### Data records
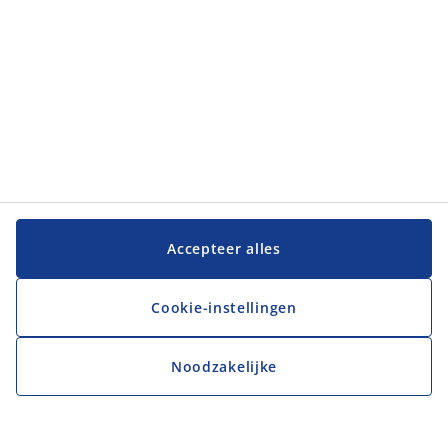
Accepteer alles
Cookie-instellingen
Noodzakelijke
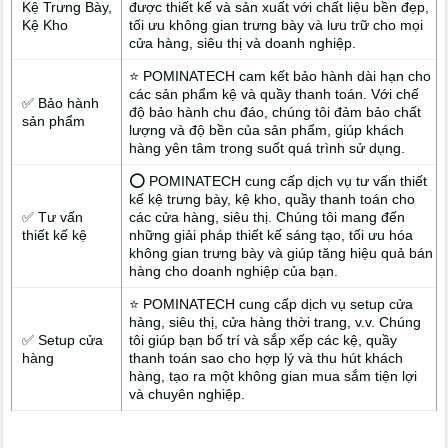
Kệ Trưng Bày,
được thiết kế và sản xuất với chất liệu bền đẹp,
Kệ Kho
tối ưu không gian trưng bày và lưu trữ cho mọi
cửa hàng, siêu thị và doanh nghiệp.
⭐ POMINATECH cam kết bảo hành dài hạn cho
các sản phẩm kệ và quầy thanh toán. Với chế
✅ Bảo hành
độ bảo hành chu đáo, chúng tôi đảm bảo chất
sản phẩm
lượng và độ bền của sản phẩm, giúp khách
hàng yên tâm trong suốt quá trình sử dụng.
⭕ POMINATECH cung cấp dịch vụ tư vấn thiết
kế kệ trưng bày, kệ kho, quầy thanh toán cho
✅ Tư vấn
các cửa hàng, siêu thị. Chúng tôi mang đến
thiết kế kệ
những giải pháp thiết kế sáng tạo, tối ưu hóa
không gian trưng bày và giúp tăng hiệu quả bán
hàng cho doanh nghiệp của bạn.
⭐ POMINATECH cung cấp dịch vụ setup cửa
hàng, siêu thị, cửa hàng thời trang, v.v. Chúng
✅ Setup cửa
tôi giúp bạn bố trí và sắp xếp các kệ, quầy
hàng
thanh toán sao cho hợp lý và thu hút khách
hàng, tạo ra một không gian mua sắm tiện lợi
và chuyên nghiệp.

### The problem
Every line above should be returned word for word, with the pictures left behind.

### Solved exercise
Accepteer alles
Cookie-instellingen
Noodzakelijke
Kệ Trưng Bày,
được thiết kế và sản xuất với chất liệu bền đẹp,
Kệ Kho
tối ưu không gian trưng bày và lưu trữ cho mọi
cửa hàng, siêu thị và doanh nghiệp.
⭐ POMINATECH cam kết bảo hành dài hạn cho
các sản phẩm kệ và quầy thanh toán. Với chế
✅ Bảo hành
độ bảo hành chu đáo, chúng tôi đảm bảo chất
sản phẩm
lượng và độ bền của sản phẩm, giúp khách
hàng yên tâm trong suốt quá trình sử dụng.
⭕ POMINATECH cung cấp dịch vụ tư vấn thiết
kế kệ trưng bày, kệ kho, quầy thanh toán cho
✅ Tư vấn
các cửa hàng, siêu thị. Chúng tôi mang đến
thiết kế kệ
những giải pháp thiết kế sáng tạo, tối ưu hóa
không gian trưng bày và giúp tăng hiệu quả bán
hàng cho doanh nghiệp của bạn.
⭐ POMINATECH cung cấp dịch vụ setup cửa
hàng, siêu thị, cửa hàng thời trang, v.v. Chúng
✅ Setup cửa
tôi giúp bạn bố trí và sắp xếp các kệ, quầy
hàng
thanh toán sao cho hợp lý và thu hút khách
hàng, tạo ra một không gian mua sắm tiện lợi
và chuyên nghiệp.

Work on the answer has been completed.